[[ Input records open ]]

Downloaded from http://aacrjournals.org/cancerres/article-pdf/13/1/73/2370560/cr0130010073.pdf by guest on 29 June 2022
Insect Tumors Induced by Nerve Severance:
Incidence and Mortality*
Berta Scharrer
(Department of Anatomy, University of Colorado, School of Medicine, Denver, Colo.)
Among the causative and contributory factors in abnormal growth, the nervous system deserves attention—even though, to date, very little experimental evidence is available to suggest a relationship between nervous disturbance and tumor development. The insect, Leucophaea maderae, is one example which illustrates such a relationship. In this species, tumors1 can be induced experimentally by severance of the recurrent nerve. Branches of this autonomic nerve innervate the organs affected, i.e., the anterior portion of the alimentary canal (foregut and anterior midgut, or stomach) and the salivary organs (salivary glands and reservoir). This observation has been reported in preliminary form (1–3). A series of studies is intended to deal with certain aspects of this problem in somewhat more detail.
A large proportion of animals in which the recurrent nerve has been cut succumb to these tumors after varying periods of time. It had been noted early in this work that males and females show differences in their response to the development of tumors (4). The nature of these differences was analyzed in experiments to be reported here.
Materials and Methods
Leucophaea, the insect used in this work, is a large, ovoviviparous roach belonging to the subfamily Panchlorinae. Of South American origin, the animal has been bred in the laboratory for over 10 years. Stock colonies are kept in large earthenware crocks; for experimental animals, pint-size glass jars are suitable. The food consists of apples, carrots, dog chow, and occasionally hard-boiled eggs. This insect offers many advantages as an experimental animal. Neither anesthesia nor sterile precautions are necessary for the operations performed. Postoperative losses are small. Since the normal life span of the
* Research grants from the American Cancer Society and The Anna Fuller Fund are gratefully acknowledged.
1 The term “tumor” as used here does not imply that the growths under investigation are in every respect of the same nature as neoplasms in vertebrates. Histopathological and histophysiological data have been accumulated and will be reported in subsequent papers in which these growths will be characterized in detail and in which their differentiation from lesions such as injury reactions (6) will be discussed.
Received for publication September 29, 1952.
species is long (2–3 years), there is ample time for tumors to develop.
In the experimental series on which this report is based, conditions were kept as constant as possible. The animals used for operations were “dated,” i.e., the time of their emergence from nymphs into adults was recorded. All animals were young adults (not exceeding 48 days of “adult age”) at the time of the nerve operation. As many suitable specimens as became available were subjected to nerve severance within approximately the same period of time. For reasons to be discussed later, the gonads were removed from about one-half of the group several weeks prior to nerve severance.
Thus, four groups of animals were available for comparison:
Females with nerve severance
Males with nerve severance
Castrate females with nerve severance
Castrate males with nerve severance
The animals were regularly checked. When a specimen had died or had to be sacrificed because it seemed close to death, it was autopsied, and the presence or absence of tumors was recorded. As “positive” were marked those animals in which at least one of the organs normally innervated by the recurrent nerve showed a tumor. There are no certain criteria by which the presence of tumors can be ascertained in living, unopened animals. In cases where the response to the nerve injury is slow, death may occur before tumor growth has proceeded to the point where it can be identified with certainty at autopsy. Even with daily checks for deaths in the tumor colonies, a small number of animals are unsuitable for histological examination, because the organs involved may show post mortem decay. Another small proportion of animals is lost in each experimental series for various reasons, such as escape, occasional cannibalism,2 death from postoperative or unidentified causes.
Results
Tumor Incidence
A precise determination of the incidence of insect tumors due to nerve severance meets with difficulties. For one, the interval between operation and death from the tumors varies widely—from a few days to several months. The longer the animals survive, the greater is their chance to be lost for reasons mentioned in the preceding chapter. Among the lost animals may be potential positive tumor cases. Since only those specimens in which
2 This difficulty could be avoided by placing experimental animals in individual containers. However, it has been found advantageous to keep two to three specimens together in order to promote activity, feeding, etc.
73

[[ Input records closed ]]
[[ Input records open ]]

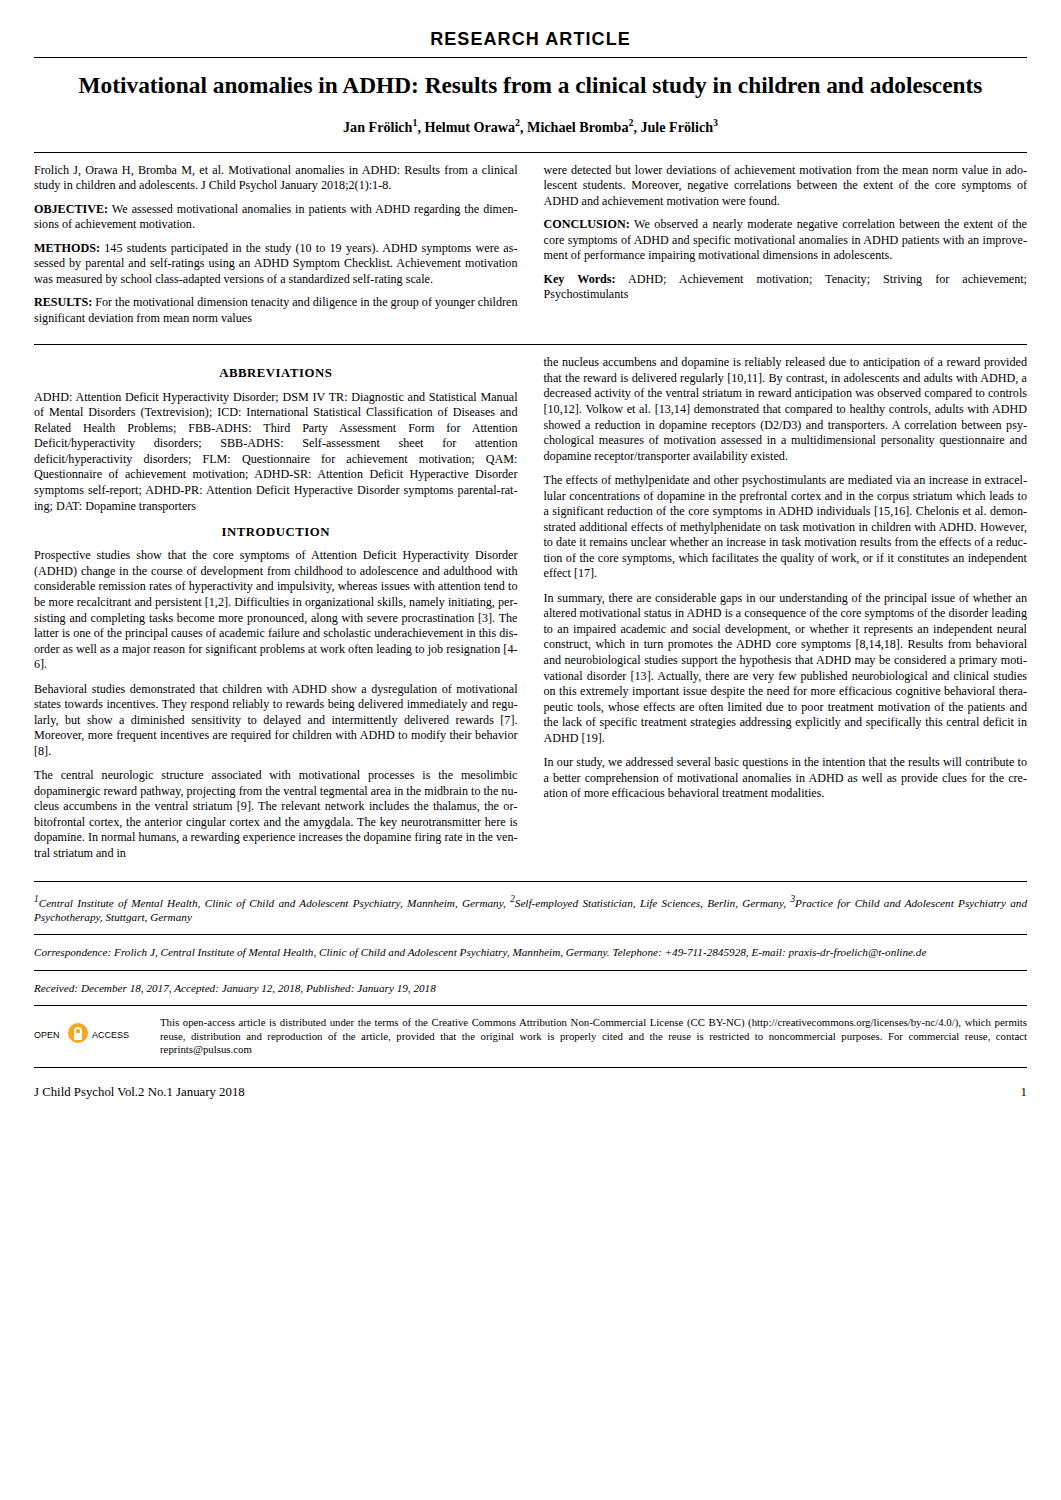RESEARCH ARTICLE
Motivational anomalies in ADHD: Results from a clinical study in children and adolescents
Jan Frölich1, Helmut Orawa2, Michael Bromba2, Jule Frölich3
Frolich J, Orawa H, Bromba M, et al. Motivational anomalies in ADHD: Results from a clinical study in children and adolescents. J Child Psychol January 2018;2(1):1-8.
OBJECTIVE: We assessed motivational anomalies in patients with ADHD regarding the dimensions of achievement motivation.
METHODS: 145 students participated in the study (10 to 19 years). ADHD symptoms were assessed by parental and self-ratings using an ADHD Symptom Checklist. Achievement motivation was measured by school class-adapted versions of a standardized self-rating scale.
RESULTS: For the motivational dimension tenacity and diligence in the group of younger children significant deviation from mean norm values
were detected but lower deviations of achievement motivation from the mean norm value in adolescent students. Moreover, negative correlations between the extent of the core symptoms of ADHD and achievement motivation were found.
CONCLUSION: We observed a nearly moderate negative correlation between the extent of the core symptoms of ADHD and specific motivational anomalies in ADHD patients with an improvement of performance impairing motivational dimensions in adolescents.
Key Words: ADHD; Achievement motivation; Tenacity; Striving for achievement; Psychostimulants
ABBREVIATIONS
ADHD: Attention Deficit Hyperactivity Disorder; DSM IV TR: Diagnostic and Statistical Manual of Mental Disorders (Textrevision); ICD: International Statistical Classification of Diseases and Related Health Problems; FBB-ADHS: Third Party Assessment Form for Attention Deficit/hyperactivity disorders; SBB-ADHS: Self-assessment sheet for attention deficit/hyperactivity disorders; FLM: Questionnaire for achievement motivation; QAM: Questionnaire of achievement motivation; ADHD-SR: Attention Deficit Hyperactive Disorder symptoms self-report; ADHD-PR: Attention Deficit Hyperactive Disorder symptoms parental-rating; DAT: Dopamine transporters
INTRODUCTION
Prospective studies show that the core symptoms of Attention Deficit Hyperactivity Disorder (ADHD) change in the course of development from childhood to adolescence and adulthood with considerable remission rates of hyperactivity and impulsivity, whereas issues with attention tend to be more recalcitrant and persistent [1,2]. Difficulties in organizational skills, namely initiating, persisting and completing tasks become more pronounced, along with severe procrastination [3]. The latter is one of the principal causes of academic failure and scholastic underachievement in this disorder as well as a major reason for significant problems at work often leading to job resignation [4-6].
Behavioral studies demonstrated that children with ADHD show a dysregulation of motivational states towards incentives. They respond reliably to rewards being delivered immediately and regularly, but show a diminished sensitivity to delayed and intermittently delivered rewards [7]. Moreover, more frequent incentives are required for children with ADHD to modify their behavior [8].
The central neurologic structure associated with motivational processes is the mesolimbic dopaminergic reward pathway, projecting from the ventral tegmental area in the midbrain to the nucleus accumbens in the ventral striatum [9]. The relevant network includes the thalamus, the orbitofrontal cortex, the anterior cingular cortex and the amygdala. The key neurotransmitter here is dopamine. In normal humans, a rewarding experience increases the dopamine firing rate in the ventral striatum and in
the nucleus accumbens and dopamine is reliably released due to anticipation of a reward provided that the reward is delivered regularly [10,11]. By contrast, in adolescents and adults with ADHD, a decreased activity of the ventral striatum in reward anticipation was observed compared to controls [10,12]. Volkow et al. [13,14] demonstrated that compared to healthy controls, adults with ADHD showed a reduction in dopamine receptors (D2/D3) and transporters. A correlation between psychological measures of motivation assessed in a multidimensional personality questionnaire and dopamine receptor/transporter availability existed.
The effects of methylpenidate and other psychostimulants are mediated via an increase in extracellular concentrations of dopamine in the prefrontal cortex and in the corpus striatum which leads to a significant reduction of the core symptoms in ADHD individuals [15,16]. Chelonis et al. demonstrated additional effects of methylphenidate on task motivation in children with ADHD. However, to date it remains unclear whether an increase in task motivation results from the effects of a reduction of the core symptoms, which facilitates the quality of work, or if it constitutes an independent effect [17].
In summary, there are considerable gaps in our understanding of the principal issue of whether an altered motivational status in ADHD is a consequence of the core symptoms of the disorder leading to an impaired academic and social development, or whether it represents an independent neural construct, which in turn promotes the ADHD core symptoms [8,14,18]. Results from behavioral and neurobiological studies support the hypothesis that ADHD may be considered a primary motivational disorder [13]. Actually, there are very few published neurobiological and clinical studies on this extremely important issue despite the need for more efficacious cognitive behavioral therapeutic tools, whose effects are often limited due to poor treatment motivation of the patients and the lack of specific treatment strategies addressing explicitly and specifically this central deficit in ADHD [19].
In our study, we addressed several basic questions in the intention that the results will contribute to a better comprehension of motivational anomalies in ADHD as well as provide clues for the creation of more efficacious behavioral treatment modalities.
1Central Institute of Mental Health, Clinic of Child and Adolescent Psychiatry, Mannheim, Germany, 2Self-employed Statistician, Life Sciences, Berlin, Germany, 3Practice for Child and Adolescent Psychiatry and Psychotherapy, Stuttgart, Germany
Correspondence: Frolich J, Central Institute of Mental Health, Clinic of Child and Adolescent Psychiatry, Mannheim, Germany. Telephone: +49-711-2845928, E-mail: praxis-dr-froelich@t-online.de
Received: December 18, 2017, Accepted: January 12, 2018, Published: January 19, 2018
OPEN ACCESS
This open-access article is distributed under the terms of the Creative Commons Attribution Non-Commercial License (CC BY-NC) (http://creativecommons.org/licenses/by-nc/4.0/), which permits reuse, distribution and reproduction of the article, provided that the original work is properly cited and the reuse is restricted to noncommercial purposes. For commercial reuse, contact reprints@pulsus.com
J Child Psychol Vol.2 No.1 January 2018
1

[[ Input records closed ]]

After reading the records above, work out how many lines contain "large" and give that number only.

● Solution to this exercise:
2